Over the course of several visits to the museum, Cyrus meets with Orkideh. Their conversations inspire and focus him. Orkideh, also Persian and well-educated, understands Cyrus’ literary, cultural and poetic references and brings an informed, candid and non-romantic view of death to the table for Cyrus. She both validates and challenges him as a writer. Their meetings are brief; Cyrus must give way to other museum patrons waiting to meet Orkideh, but he returns for additional visits.
Before Cyrus has exhausted his questions for the artist, her life ends and Cyrus is stunned. She has taken her own life. Cyrus is contacted by Orkideh’s gallerist and former wife, Sang. Here the novel takes a surprising twist that I will not spoil here.
The final chapter of the book, before the coda, is a beautiful chapter about rebirth, self-realization and forgiveness. Akbar uses nature to augment Cyrus’ newfound sense of peace and ease, and the dawning of his appreciation of his love for Zee. Akbar’s gift for language and imagery gives depth to the arc of Cyrus’ experience, his emotion and his growth:
Songbirds were darting almost imperceptibly across the sky, wailing broken half ballads back and forth to their mates. Two pigeons crashed into each other, then flew off in the same direction. . . .
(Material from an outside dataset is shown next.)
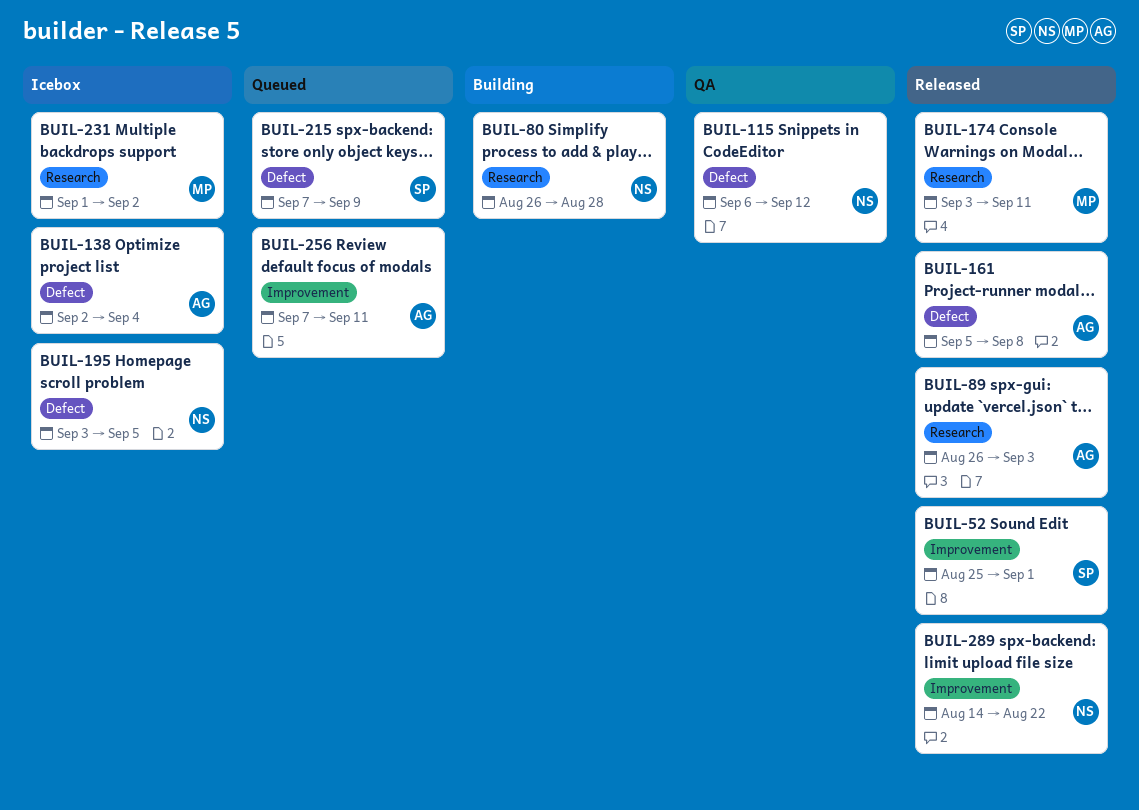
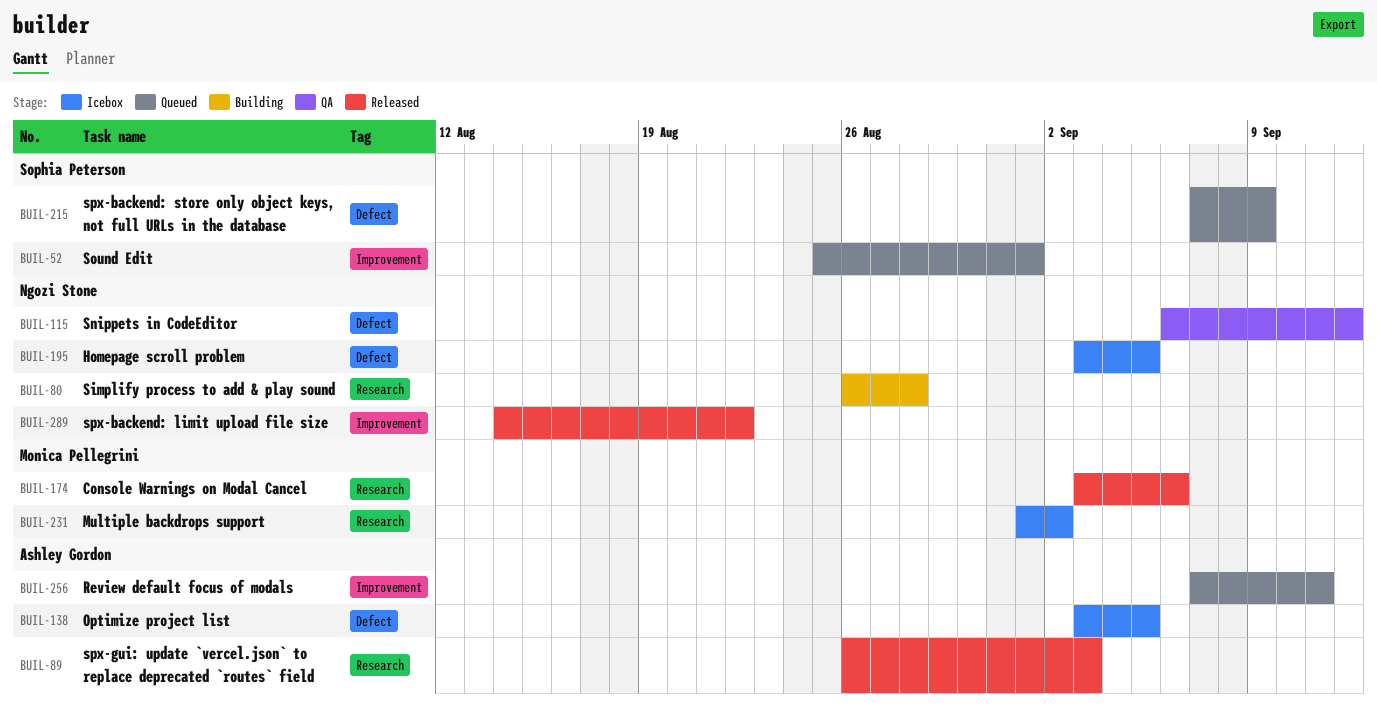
BUIL-52, status: Released -> Queued
BUIL-138, start: Sep 2 -> Sep 3
BUIL-138, due: Sep 4 -> Sep 5
BUIL-161: present -> none
BUIL-174, due: Sep 11 -> Sep 6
The ground was breathing, revealing tiny little golden fissures in the earth as it swelled. The trees dropped their flowers, then their branches, to the ground–slowly, almost delicately, like new lovers undressing in front of each other for the first time. The sky had gone from white to gray to bright orange, a great cigarette sucked back to life. There was thunder but no rain. Or maybe not thunder, but great cracking sounds all around.
Pick up Martyr!: A Novel for its novelty and for the buzz surrounding it. Savor it for its fresh voice and novelty and strikingly beautiful mastery of language.